The spots once reserved for George and Abie became clusters of kernels, heavy copper and silver colored nuts, that plunked down on our heads at even the slightest gust of wind.  Every once in a while, a seed would hit with concussion causing force… “Damn Susan B.”  I’d curse at it, and then plant it, in hopes of growing another tree.  Alas, the bush it bore only sprouted subway tokens, which are of no use in the Florida suburbs.

Each Tuesday, I would pluck all the ripe bills from the tree, as Wednesday is the day the lawn people come.  Well, need I say more.  It’s so hard to find honest help these days.

But today, well today… I don’t need to worry about picking the fruit, because the tree is gone.  All that’s left is a hole in the ground and some scattered pennies that even the horticultural filchers found not worth risking back injury for.

“So, no new iPhone 5 for you OR ME, for that matter.”

My son walked away confused and mildly appeased.  Next I will explain to my husband why the boot fairy made a recent visit to my closet.

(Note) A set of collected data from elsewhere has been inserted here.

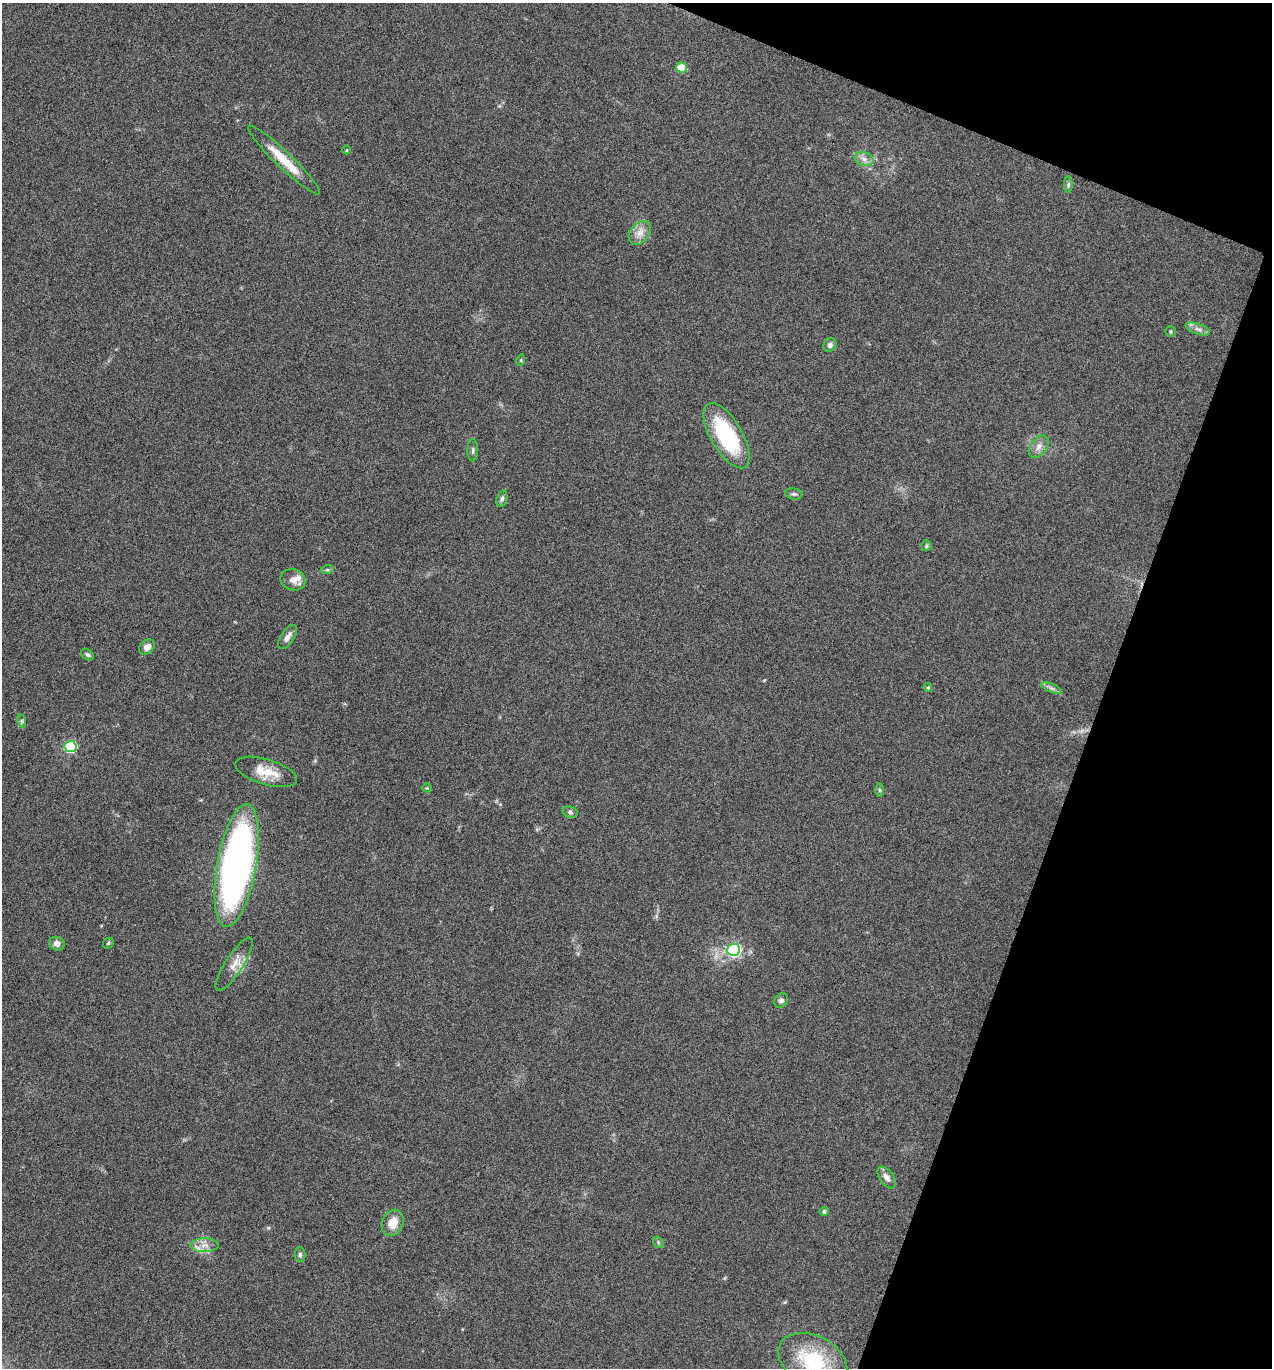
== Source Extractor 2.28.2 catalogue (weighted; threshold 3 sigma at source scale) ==
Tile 8 of 4 x 4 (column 4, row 2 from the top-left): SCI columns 4080-5349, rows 2736-4101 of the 5488 x 5474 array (HDU 1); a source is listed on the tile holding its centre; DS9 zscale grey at full resolution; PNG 1274 x 1370 px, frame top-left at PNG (2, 3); each listed source drawn as its Kron ellipse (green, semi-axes under 4 px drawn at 4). Shown black and unused: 18% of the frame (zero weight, under 5 of 9 exposures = <1% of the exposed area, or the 3 px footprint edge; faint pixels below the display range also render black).
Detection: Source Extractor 2.28.2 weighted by HDU 2 'WHT'; one run over the whole footprint, this tile lists its part. Background 0.171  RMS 0.0059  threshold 0.024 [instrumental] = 3 sigma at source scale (4.09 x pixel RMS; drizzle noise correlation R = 1.36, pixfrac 0.8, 0.05/0.05 arcsec/px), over >= 5 px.
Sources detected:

15 thoughts on “Someone Stole Our Money Tree

  1. Mom Off Meth

    Oh how I wish that money tree would grow around here. I think I cut it down myself. And that new iPhone is calling my name. Damn it. I’ll have to donate more plasma. Seriously.

  2. cherie

    I guess that was the money tree that used to be in my back yard when you were a kid…but I thought that was gone a long time ago. I loved this.

  3. Bari

    Yeah, yeah, yeah, my mom used to give me the money tree story too. Then I grew up and gave the same story to my daughter. I feel for you, my heart bleeds, money is tight!
    But say, can I borrow the boots, I can pay little rent for them.

  4. Amy

    U deserve the boots way more than any 10 year old
    Needs a $500 toy. Even though all of our kids have such expensive items, the fact that they have iPods.,iPads, iPhones is so crazy. To think I didn’t get the barbie dream house.

  5. Leslie

    Love it! I don’t think our money tree ever had a full blossoming season. It was a dwarf plant, and it didn’t get fertilized well. But now…..it’s a stick. ;o)

  6. Louisa

    Ha ha that’s so funny because apparently we have a money tree too and my husband being an accountant often refers to it ironically when I’ve been shopping.